Fragmento seleccionado:
********

No podía, desde luego, encontrarse material más apropiado para expresar los estados de ánimo de Beethoven en esta última época de su vida; estados que, por su perplejidad en cuanto a las palabras, podríamos llamar incluso "metafísicos". Y, aunque él mismo dijera en una ocasión a su primer violín que no se preocupaba, al componer, de las "miserables tripas de oveja" (téngase en cuenta que se trata de palabras transmitidas por la tradición oral y tal vez desfiguradas), lo cierto es que todas sus notas están escritas con un conocimiento acabado y verdaderamente sublime del alma de los instrumentos, y la posteridad ha podido conocer a través de sus mejores artistas una ejecución, sin duda alguna ideal, de lo que en un principio llegó a considerarse como algo imposible de llegar a ser tocado.

Como sucesores de los seis cuartetos op. 18, en los que tanto recuerda todavía a Haydn, y de los tres cuartetos op. 59, compuestos por encargo del embajador ruso, conde Rasumowsky, que pueden ser considerados como el más auténtico "Beethoven intermedio", van apareciendo ahora, en rápida sucesión, los "últimos" cuartetos de cuerda, al frente de los cuales y abriendo dignamente su progresión, aparece el cuarteto, indeciblemente expresivo, en Fa menor, op. 95.

********

Entradas de datos guardadas
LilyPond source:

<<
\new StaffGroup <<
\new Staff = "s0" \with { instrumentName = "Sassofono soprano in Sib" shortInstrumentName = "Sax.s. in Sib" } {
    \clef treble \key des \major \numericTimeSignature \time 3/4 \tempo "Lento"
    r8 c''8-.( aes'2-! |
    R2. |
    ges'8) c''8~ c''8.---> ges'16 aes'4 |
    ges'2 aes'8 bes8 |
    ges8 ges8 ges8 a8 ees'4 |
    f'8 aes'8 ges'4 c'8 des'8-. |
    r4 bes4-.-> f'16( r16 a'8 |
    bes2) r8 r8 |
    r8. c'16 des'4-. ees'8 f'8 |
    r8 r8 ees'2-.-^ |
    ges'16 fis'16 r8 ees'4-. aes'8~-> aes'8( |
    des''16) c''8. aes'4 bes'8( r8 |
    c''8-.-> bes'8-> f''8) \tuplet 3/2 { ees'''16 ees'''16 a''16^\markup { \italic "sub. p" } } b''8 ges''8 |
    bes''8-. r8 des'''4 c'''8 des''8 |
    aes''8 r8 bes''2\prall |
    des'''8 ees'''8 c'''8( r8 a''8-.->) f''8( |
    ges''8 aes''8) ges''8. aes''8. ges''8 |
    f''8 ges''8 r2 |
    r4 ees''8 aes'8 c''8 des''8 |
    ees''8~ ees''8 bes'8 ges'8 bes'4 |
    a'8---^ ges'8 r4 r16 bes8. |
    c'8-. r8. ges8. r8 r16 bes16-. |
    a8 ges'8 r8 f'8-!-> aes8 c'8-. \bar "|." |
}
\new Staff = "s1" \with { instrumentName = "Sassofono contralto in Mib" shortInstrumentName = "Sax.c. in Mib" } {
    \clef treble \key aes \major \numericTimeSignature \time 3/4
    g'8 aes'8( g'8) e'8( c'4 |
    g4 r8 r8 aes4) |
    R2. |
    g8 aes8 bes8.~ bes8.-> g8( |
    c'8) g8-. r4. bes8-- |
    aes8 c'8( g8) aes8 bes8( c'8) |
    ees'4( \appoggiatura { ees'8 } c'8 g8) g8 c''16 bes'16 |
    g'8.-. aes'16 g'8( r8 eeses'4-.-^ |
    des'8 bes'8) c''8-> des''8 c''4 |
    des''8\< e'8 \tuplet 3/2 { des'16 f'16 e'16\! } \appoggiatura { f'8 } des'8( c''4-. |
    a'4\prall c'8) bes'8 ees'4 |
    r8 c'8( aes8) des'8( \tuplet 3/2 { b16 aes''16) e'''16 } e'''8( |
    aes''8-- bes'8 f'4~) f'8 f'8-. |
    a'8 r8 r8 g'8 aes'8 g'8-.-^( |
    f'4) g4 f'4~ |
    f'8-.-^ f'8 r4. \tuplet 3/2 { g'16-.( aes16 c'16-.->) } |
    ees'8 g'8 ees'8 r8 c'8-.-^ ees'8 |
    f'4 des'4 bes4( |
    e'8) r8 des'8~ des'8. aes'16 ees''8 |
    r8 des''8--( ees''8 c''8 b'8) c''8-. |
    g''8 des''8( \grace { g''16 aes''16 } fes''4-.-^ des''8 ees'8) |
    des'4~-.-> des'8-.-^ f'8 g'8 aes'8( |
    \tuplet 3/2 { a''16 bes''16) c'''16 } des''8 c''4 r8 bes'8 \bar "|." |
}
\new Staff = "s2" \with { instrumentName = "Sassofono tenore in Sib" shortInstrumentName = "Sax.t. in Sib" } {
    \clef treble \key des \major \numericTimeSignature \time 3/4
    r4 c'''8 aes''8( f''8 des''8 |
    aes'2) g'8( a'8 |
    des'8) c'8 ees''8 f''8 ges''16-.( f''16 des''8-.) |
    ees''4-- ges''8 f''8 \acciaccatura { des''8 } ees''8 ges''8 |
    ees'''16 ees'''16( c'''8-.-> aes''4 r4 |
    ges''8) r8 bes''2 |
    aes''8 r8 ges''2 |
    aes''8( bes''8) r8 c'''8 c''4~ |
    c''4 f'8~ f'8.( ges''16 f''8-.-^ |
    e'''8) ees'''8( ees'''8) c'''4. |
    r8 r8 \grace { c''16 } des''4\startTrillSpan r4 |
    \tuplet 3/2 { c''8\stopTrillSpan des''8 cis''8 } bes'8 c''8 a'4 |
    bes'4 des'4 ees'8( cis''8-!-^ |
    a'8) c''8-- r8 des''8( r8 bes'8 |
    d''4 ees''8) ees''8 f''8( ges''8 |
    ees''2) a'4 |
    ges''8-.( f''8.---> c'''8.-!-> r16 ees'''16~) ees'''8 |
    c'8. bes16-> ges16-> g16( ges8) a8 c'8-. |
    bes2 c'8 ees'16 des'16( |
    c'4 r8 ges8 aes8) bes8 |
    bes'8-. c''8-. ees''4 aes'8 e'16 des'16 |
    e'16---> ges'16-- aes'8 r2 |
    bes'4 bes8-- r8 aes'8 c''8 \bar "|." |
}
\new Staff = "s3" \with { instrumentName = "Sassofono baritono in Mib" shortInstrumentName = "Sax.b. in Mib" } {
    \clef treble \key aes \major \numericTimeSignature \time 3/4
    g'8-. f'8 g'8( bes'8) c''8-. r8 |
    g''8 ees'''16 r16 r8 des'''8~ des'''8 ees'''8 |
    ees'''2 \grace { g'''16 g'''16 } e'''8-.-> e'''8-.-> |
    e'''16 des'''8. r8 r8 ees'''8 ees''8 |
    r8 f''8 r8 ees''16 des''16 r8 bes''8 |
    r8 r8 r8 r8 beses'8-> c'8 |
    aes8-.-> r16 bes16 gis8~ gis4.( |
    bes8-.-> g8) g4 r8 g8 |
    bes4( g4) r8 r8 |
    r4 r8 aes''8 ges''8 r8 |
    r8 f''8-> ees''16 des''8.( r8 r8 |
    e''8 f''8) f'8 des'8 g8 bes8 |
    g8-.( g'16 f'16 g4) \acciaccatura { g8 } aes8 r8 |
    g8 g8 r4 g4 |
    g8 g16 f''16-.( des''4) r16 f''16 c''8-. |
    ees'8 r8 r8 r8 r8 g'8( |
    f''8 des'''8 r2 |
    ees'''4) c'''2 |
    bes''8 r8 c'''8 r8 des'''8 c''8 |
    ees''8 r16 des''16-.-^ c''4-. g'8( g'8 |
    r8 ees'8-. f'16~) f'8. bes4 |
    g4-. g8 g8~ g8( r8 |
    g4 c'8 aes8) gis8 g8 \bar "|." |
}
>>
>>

********

Enunciado de tarea: Prosigue el fragmento sobre los últimos cuartetos de cuerda de Beethoven a partir de donde se detiene.

Resultado del ejercicio:
Pero, ya en lo editado como op. 18, que en su conjunto debe incluirse por su carácter dentro del grupo de la música juguetona, muy complacida en su forma, inspirada por Mozart y Haydn, no faltan tampoco algunos momentos elevados como el Adagio affectuoso e appassionato del primero, en Fa mayor, que es como un sublime nocturno. El allegro turbulentamente iniciado del tercero, en Do menor, con su delicioso tema cantable, en mayor, merece ser señalado también, al igual que el tranquilo scherzo fugado. En el op. 59, I, en Fa mayor, nos cautiva el Allegretto scherzando, con su delicioso pianissimo-stacato, que parece anunciar ya a las sílfides del "Sueño de una noche de verano", de Mendelssohnn; en el segundo, en Mi menor, el espléndido adagio en mayor, que debe tocarse "con molto di sentimento"; en el tercero, en Do mayor, el final fugado, lleno de una magnífica vivacidad. En la fase de transición al "último" estilo de los cuartetos, nos encontramos también con el maravilloso op. 74 en Mi bemol mayor, con su primer tiempo, sublime en su tono elegiaco, y el scherzo en Do menor, turbulentamente agitado y como poseído de una prisa incansable, cuyo comienzo parece como una inquieta meditación sobre el motivo inicial de la Quinta Sinfonía, compuesta en el mismo tono.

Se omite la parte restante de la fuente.